Bebe's physiology was a unique transistor to that pain. At 11 years old, Bebe contracted a rare form of meningitis, leaving doctors a small window to amputate both forearms and both legs below the knee to save her life. The nerve endings at those amputated regions are, many years later, still highly sensitive. The effects of the meningitis also left her with low bone density and extra sensitive skin. Her tough-as-nails constitution is even more impressive, given how she withstood this chronic pain for years of elite competition and training. Whatever solution the Nike innovation team created had to find a harmonious balance between Bebe’s unique anatomy and the demands of her sport.
In the summer of 2023, Browning and her team visited Bebe at her training facility in Rome to better understand the problem. They asked Bebe to show them the different types of moves she performs to strike an opponent or defend herself, to see all the ways her fencing foil might be contacted and relaying vibrations through her arm and body. The team outfitted Bebe’s foil and her prosthetic with special sensors, and then measured her foil strikes. The engineers learned that Bebe’s pain issue wasn’t a matter of just one specific vibration frequency, but of all the resonant frequencies of the system. If you’ve ever hit a foul ball off a baseball pitch where the ball hits the knob of the bat, you know the feeling. It's the shiver that runs up your hand, your entire arm, and through your shoulder. That’s similar to what Bebe was feeling over and over again as her fencing foil connected with her opponent’s.
Now that the problem was clear, the next goal was specific: reduce the foil vibrations reaching Bebe.
“When we began problem-solving, we didn’t set out to make a completely new prosthetic,” says Browning. “It was important to adapt whatever we made to work with Bebe’s existing equipment, so she didn’t need to make too many changes all at once.” Browning explains that Bebe’s foil blade is regulated by her fencing federation, so it couldn’t be changed.

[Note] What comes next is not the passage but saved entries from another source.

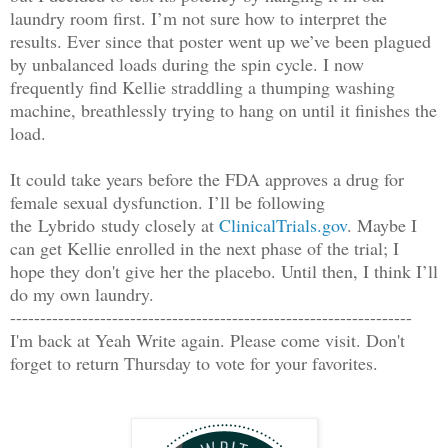
laundry room first. I’m not sure how to interpret the
results. Ever since that poster went up we’ve been plagued
by unbalanced loads during the spin cycle. I now
frequently find Kellie straddling a thumping washing
machine, breathlessly trying to hang on until it finishes the
load.
It could take years before the FDA approves a drug for
female sexual dysfunction. I’ll be following
the
Lybrido
study closely at
ClinicalTrials.gov
. Maybe I
can get Kellie enrolled in the next phase of the trial; I
hope they don't give her the placebo. Until then, I think I’ll
do my own laundry.
-------------------------------------------------------------------
I'm back at Yeah Write again. Please come visit. Don't
forget to return Thursday to vote for your favorites.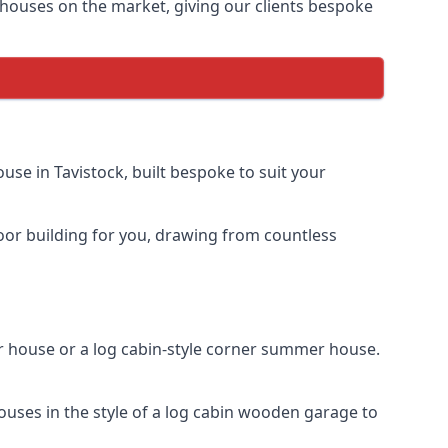
houses on the market, giving our clients bespoke
se in Tavistock, built bespoke to suit your
door building for you, drawing from countless
 house or a log cabin-style corner summer house.
ouses in the style of a log cabin wooden garage to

Behind the hilt of the foil, however, where there would usually be a handle, Bebe was allowed a custom connector to join her fencing prosthesis directly to her foil. That customization is what enables her to fence without a hand. In fact, Bebe is the only athlete in the world who fences with a forearm prosthesis. It was Bebe’s father — an engineer himself — who created her original system that enabled Bebe to continue fencing after her meningitis. Bebe is now so familiar with her fencing prosthesis and her control of the fencing foil, it feels like she’s using her own hand.
“The weight of the new prosthetic we built, its composition, the way it travels throughout space — it had to match what Bebe was used to,” Browning says.